基因SCN9A的突变相关。该基因编码电压门控型钠离子通道(VGSC)蛋白Navl.7亚型,在疼痛电信号的产生、传导和调控中具有重要的生理功能。突变后的通道更易激活,电流复制增大,开放时间延长,导致神经元对细小刺激的敏感性增强,痛域降低,呈现持续兴奋导致长时剧痛的发生[2]

二、临床特征

主要表现为肢端皮肤发红、肿胀、肤温升高和剧烈的烧灼样疼痛,尤以下肢足底多见。环境温度升高、外伤、长期行走、长期盘腿及遇热等可使疼痛加剧,温度降低时疼痛可减轻[3]。

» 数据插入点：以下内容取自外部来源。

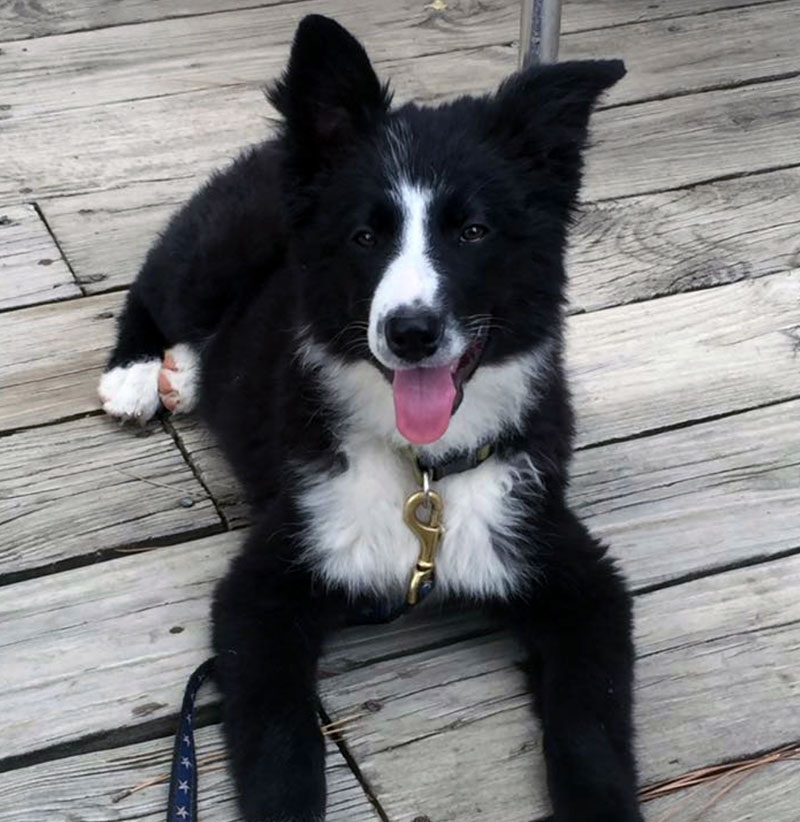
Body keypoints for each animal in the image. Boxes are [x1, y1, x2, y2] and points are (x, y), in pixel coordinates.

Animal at [100, 16, 640, 822]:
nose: (411, 332)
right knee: (153, 288)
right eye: (364, 237)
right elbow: (282, 746)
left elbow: (592, 727)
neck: (426, 473)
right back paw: (138, 375)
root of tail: (274, 148)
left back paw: (184, 372)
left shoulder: (572, 570)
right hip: (214, 250)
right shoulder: (264, 588)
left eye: (473, 231)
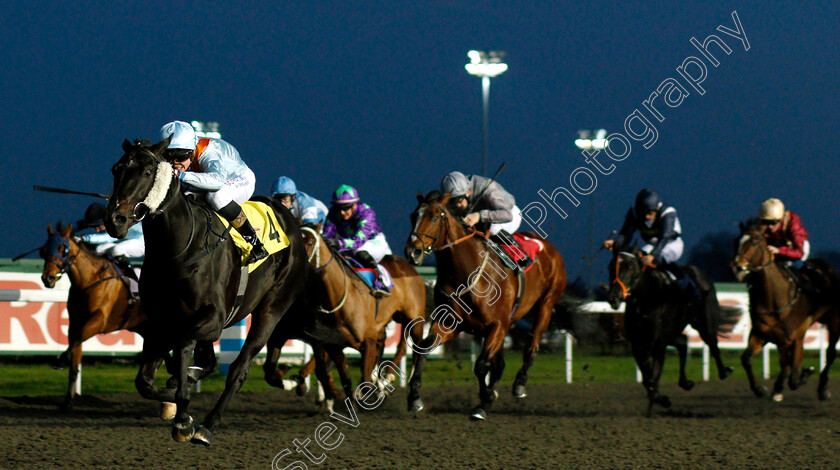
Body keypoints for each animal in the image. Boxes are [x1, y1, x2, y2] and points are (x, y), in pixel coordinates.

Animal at [39, 222, 144, 406]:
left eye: (63, 249)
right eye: (44, 250)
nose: (48, 278)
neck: (89, 280)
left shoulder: (99, 320)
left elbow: (77, 339)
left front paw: (60, 361)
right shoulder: (75, 323)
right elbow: (75, 355)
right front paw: (68, 400)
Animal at [264, 225, 426, 408]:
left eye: (311, 242)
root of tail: (407, 265)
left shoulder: (365, 340)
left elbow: (360, 381)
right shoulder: (327, 341)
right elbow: (340, 376)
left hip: (414, 320)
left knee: (416, 348)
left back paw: (406, 393)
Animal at [406, 191, 568, 418]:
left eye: (435, 217)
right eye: (413, 216)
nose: (413, 252)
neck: (467, 273)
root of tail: (547, 246)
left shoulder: (497, 324)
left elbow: (481, 365)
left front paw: (484, 402)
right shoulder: (452, 325)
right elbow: (424, 349)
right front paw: (414, 398)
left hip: (545, 304)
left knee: (531, 346)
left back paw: (519, 383)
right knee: (500, 363)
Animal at [732, 222, 836, 402]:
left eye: (754, 242)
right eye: (737, 241)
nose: (738, 267)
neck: (774, 297)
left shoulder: (796, 338)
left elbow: (794, 378)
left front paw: (807, 372)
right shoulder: (761, 334)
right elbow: (746, 359)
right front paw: (760, 389)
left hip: (834, 322)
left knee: (830, 354)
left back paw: (823, 389)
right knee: (784, 362)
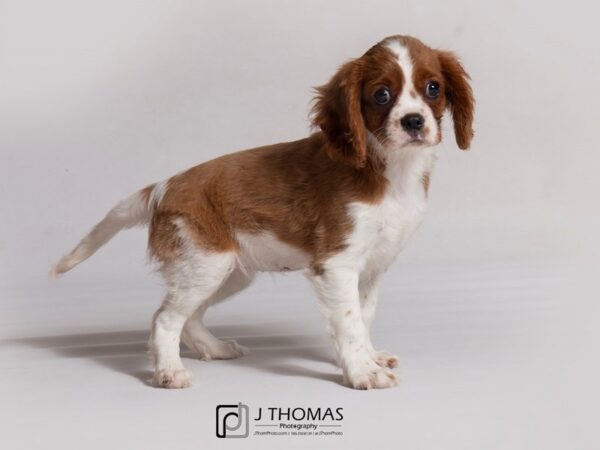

常并发皮肤溃疡和感染,重者可导致肢体坏疽、截肢及指甲生长障碍,甚至引起致死性低体温。

三、诊断

根据阳性家族史、典型的临床表现及SCN9A基因检测结果可明确诊断。迄今为止,国际上报道的Navl.7钠离子通道基因SCN9A的突变位点有9个:V1361、F216S、S241T、N395K、I848T、L858F、L858H、A863P、F1449V[4].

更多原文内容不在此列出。